Wenn man dem Abenteuer der Rasselbande ein paar Fehler andichten möchte, dann sind das kleinere Regiefehler (Die vor dem Jeep flüchtende Menge steht still auf der Straße, guckt ausnahmslos in Richtung der heranfahrenden Autos und rennt dann auf Geheiß aus dem Weg, final kommt Cunningham auf dem Deck etwas durcheinander), sowie das geschickte Einflechten von Archivmaterial (seien es die Helikopteraufnahmen des Pentagons oder einige Außenansichten des Schiffes) und gefakte Explosionen. Eine B-Produktion kann sich kaum leisten einen Audi TT zu sprengen und lässt deswegen halt einen Wagen vom Schrottplatz in Flammen aufgehen. Fällt auch nur am Wrack leicht auf. Nur wer sich über sowas aufregt, sollte von solchen Fingern sowieso besser die Finger lassen.
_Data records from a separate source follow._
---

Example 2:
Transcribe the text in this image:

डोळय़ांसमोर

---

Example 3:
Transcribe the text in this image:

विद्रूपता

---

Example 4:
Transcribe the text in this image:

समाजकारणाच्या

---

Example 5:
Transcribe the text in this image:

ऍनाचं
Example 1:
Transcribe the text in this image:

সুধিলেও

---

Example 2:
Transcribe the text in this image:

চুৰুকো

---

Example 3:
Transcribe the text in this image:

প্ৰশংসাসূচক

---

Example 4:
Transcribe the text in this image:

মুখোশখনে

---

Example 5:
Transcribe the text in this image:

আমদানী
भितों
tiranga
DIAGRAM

„Elite“ gestaltet sich überaus abwechslungsreich, hat nur kleinere Logikfehler und scheint sich anscheinend (bin mir bei ein bis zwei Explosionen nicht ganz sicher) nicht bei anderen Filmen zu bedienen. Der Plot wird mit so einem hohen Tempo abgespult, dass der Film in keiner Minute langweilig wird. Die witzigen Dialoge (Cunninghams Humorverständnis in Actionfilmen kommt hier gut zum Tragen) sind weit über Genrestandard und die sympathischen Schauspieler machen ihre Sache gut. Nur von dem lustlos seinen Part herunterspielenden Jürgen Prochnow hatte ich als Oberfiesling etwas mehr erwartet.
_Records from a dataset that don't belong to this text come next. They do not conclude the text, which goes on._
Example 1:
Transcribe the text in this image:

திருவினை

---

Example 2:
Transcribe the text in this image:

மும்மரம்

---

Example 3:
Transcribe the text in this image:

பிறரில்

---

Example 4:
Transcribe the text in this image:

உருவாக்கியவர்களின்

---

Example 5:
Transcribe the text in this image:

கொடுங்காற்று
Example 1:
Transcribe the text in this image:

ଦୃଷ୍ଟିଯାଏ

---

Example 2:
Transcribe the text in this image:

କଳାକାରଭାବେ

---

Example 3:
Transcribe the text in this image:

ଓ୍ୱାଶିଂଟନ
Der Actionanteil ist hoch und erweist sich als ebenso abwechslungsreich wie die Locations. Von Schießereien, über Martial-Arts und Verfolgungsjagden, sowie (zum Teil CGI-generierten) Explosionen ist alles präsent, was sich der B-Action-Fan erhofft. Insbesondere die Motorrad-Stunts während der Bootsverfolgung sind sehr beeindruckend. Der Härtegrad geht in Ordnung, ist aber an die locker-flockige Stimmung des Films angepasst. Genick- und Knochenbrüche sind vorhanden, Shootouts gibt es auch einige und die grob angelegte Zerschrotung eines bösen Schergen mittels eins übertriebenen Kalibers ist auch eher witzig, denn tödlicher Ernst.
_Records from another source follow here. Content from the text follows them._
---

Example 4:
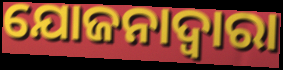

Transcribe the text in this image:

ଯୋଜନାଦ୍ୱାରା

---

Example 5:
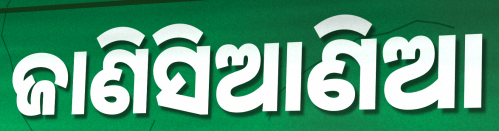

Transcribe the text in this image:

ଜାଣିସିଆଣିଆ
Ich für meinen Teil habe an „Elite“ nichts auszusetzen. So muss B-Unterhaltung einfach aussehen. B-Komponist Sean Murray („Con Express“, „Global Effect“) liefert auch für „Elite“ wieder einen brillanten, temporeichen Score ab, der hier mitunter (vor allem während des Intros) schon Kinofeeling aufkommen lässt, Kameramann Jacques Haitkin („ Galaxy of Terror“, „A Nightmare On Elm Street“), der auch schon für Mark L. Lester („Commando“, „The Base“) arbeitet versteht zudem Cunninghams Intention, John Woo nachzuahmen, umzusetzen.
Fazit:
Professionell inszenierter, einfallsreicher B-Actioner, der dank seiner furiosen Inszenierung, seines Humors und den sympathischen Darsteller sich seinen Platz unter meinen persönlichen B-Top 5 gesichert hat. Über seine 95 Minuten glänzt „Elite“ nicht nur mit spektakulären Stunts, tollen Actionszenen und gut choreographierten Fights, sondern besitzt zudem noch einen edlen Hochglanzlook. Wo bleibt die Fortsetzung? Das Hintertürchen hält sich Cunningham (auch wieder Bond-like) offen. Wer mal eine B-Variante von John Woo sehen möchte, der ist hier genau richtig beraten.